If you’d like to mark your calendar for the next prediction, psychic Jeane Dixon thinks it could happen as early as 2020.

I say, don’t bother. Jesus was wrong about predicting the coming Realm of God as a moment in time. What Jesus might not be wrong about is he participated in initiating a change in consciousness about how people should treat each other that is gradually changing the world.

Unitarian Universalist values as written into our Principles align well with the essentials of Jesus’ vision of the Realm of God.  Jesus’ radical and uncompromising love we express in our first principle, the inherent worth and dignity of all people. Jesus’ demand for justice we express in our call for justice, equity and compassion in human relations. Jesus’ vision of world transformation we show through our goal of world community with peace, liberty and justice for all.
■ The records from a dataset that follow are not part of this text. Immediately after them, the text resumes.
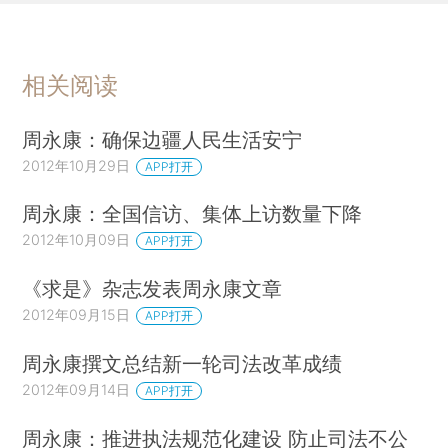
相关阅读
周永康：确保边疆人民生活安宁
2012年10月29日
APP打开
周永康：全国信访、集体上访数量下降
2012年10月09日
APP打开
《求是》杂志发表周永康文章
2012年09月15日
APP打开
周永康撰文总结新一轮司法改革成绩
2012年09月14日
APP打开
周永康：推进执法规范化建设 防止司法不公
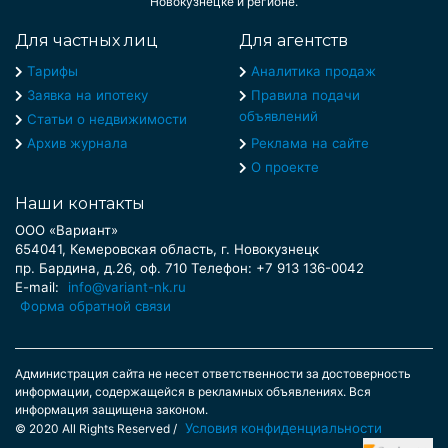
Новокузнецке и регионе.
Для частных лиц
Для агентств
Тарифы
Аналитика продаж
Заявка на ипотеку
Правила подачи
объявлений
Статьи о недвижимости
Архив журнала
Реклама на сайте
О проекте
Наши контакты
ООО «Вариант»
654041, Кемеровская область, г. Новокузнецк
пр. Бардина, д.26, оф. 710 Телефон: +7 913 136-0042
E-mail:
info@variant-nk.ru
Форма обратной связи
Администрация сайта не несет ответственности за достоверность
информации, содержащейся в рекламных объявлениях. Вся
информация защищена законом.
Условия конфиденциальности
© 2020 All Rights Reserved /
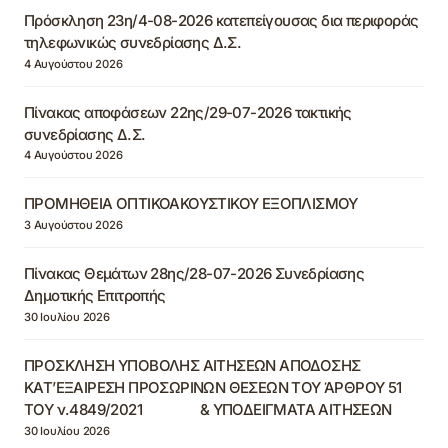
Πρόσκληση 23η/4-08-2026 κατεπείγουσας δια περιφοράς
τηλεφωνικώς συνεδρίασης Δ.Σ.
4 Αυγούστου 2026
Πίνακας αποφάσεων 22ης/29-07-2026 τακτικής
συνεδρίασης Δ.Σ.
4 Αυγούστου 2026
ΠΡΟΜΗΘΕΙΑ ΟΠΤΙΚΟΑΚΟΥΣΤΙΚΟΥ ΕΞΟΠΛΙΣΜΟΥ
3 Αυγούστου 2026
Πίνακας Θεμάτων 28ης/28-07-2026 Συνεδρίασης
Δημοτικής Επιτροπής
30 Ιουλίου 2026
ΠΡΟΣΚΛΗΣΗ ΥΠΟΒΟΛΗΣ ΑΙΤΗΣΕΩΝ ΑΠΟΔΟΣΗΣ
ΚΑΤ’ΕΞΑΙΡΕΣΗ ΠΡΟΣΩΡΙΝΩΝ ΘΕΣΕΩΝ ΤΟΥ ΆΡΘΡΟΥ 51
ΤΟΥ ν.4849/2021 & ΥΠΟΔΕΙΓΜΑΤΑ ΑΙΤΗΣΕΩΝ
30 Ιουλίου 2026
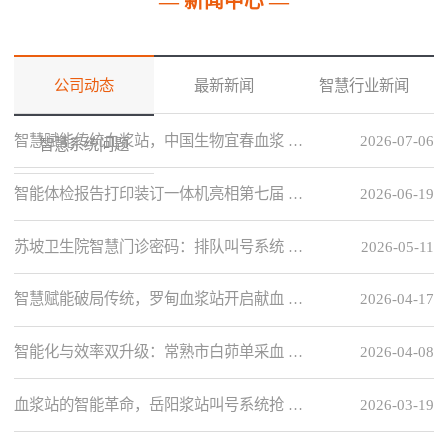
— 新闻中心 —
公司动态
最新新闻
智慧行业新闻
智慧赋能传统血浆站，中国生物宜春血浆 …
2026-07-06
智慧系统问题
智能体检报告打印装订一体机亮相第七届 …
2026-06-19
苏坡卫生院智慧门诊密码：排队叫号系统 …
2026-05-11
智慧赋能破局传统，罗甸血浆站开启献血 …
2026-04-17
智能化与效率双升级：常熟市白茆单采血 …
2026-04-08
血浆站的智能革命，岳阳浆站叫号系统抢 …
2026-03-19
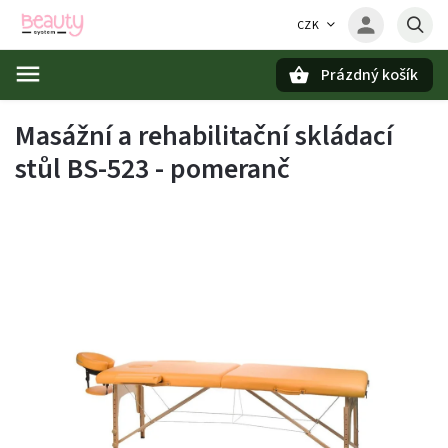
CZK
Prázdný košík
Hledat
Masážní a rehabilitační skládací
stůl BS-523 - pomeranč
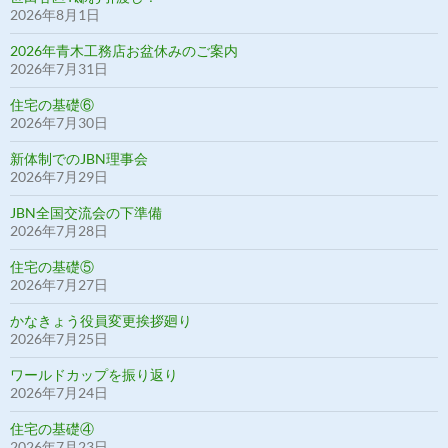
2026年8月1日
2026年青木工務店お盆休みのご案内
2026年7月31日
住宅の基礎⑥
2026年7月30日
新体制でのJBN理事会
2026年7月29日
JBN全国交流会の下準備
2026年7月28日
住宅の基礎⑤
2026年7月27日
かなきょう役員変更挨拶廻り
2026年7月25日
ワールドカップを振り返り
2026年7月24日
住宅の基礎④
2026年7月23日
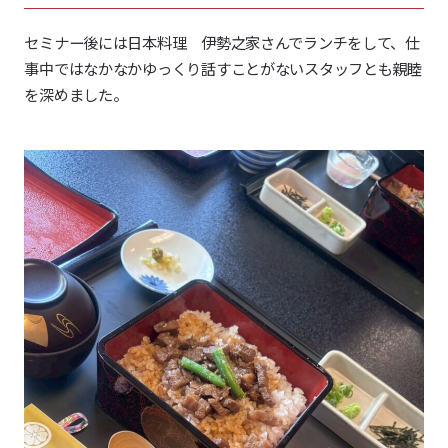
セミナー後には日本料理 伊勢之家さんでランチをして、仕
事中ではなかなかゆっくり話すことがないスタッフとも親睦
を深めました。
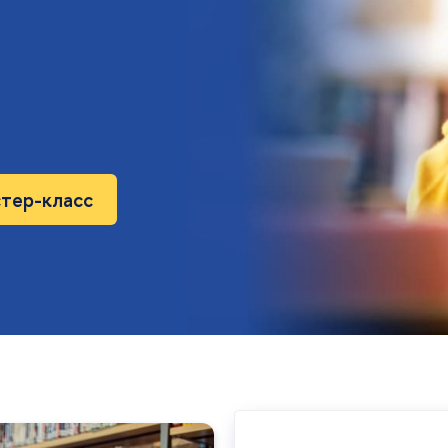
стер-класс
These values are not just found in Unitarian Universalism but also today in contemporary Judaism, Islam, Buddhism, and other world religions as well as earth centered traditions.

And still the work of liberation initiated by Jesus’ sacrifice isn’t done.

So as this holy week begins, may we reflect on how Jesus’ prophetic mission has touched our lives and moved us. If we are so moved by him, may we align with the good news he claimed from fellow prophet Isaiah. I’ll close by repeating the verses:

The spirit of the Lord is on me,
And anointed me
to bring good news to the afflicted,
to proclaim liberty to the captives,
sight to the blind,
to let the oppressed go free,
to proclaim a year of jubilee.

Benediction

Go out with these words by Dag Hammarskjöld,

“Forgiveness breaks the chain of causality because he who ‘forgives’ you–out of love–takes upon himself the consequences of what you have done. Forgiveness, therefore, always entails a sacrifice.

The price you must pay for your own liberation through another’s sacrifice is that you, in turn, must be willing to liberate in the same way, irrespective of the consequences to yourself.”